Michael Wong
http://physics.ust.hk/phkywong/
Tuesday 15th January 2013
Time: 3.30pm
4th Floor Seminar Room
Alexandra House, 17 Queen Square, London, WC1N 3AR
Synaptic Depression Compensates Delays in Neural Systems
Department of Physics, The Hong Kong University of Science and Technology, Hong Kong, China.
A neural system processes continuous dynamic information, such as position and direction, by generating its own internal state to track the changes in external inputs. To achieve real-time tracking, it is critical to compensate the transmission and processing delays in the system. Here we show that dynamical synapses with short-term depression can enhance the mobility of the network states such that an effectively constant anticipation time or zero-lag between the tracking state and the stimulus is achieved. The anticipation time covers the range of 101 ms and decreases mildly with stimulus speed, in agreement with head-direction experiments in rodents.

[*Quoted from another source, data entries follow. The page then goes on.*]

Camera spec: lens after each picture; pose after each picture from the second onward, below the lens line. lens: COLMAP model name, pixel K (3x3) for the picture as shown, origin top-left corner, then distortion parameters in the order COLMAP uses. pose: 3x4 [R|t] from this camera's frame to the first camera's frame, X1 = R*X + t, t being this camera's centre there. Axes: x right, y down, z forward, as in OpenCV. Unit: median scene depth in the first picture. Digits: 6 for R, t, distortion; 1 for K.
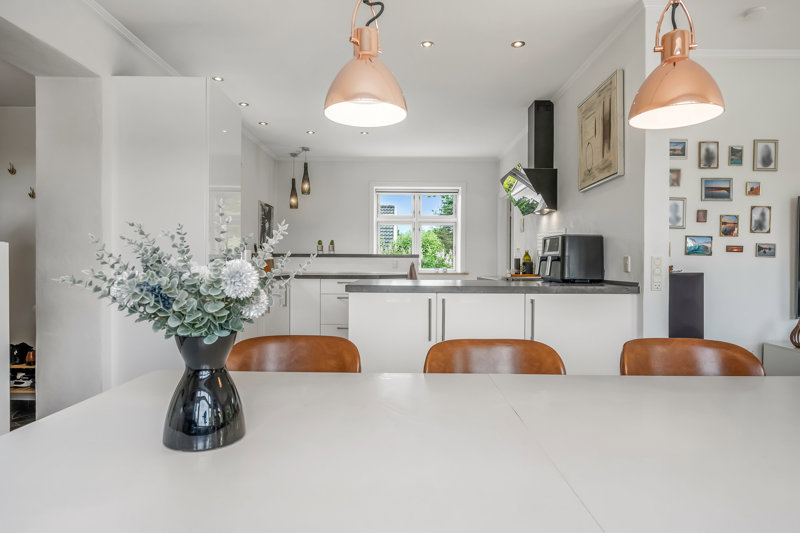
lens RADIAL K [[465.0, 0, 400.0], [0, 465.0, 266.5], [0, 0, 1]] dist [-0.002891, -0.001346]
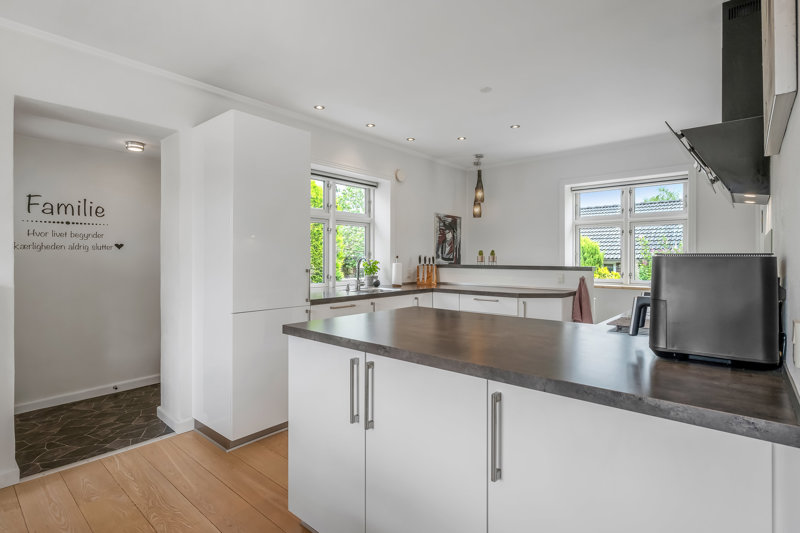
lens RADIAL K [[395.2, 0, 401.1], [0, 395.2, 259.2], [0, 0, 1]] dist [0.000344, 0.000081]
pose [[0.760251, -0.003306, -0.649620, 0.225473], [-0.001932, 0.999971, -0.007349, -0.032700], [0.649626, 0.006842, 0.760223, 0.286853]]
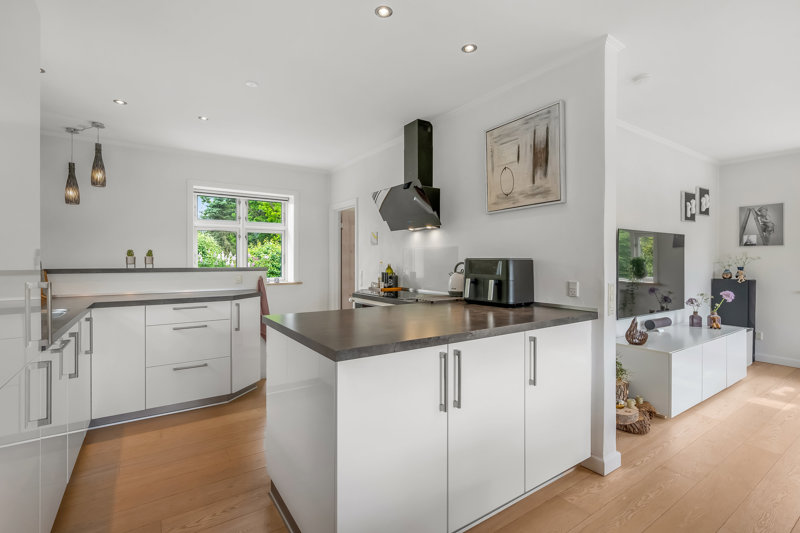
lens RADIAL K [[372.2, 0, 400.4], [0, 372.2, 262.2], [0, 0, 1]] dist [-0.002192, -0.000441]
pose [[0.828427, -0.007914, 0.560041, -0.147473], [0.008119, 0.999965, 0.002120, -0.034708], [-0.560038, 0.002790, 0.828462, 0.261220]]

The parameter regions for delayed, perfect, and anticipative tracking correspond to static, ready-to-move, and spontaneously moving network states respectively, demonstrating the correlation between tracking performance and the system intrinsic behaviors. When the stimulus moves with the natural speed of the network state, the delay becomes effectively independent of the stimulus amplitude.
This work was done in collaboration with C. C. Alan Fung (HKUST) and Si Wu (Beijing Normal University), and was supported by the Research Grants Council of Hong Kong (grant numbers 604008 and 605010) and the National Foundation of Natural Science of China (No.91132702, No.31221003).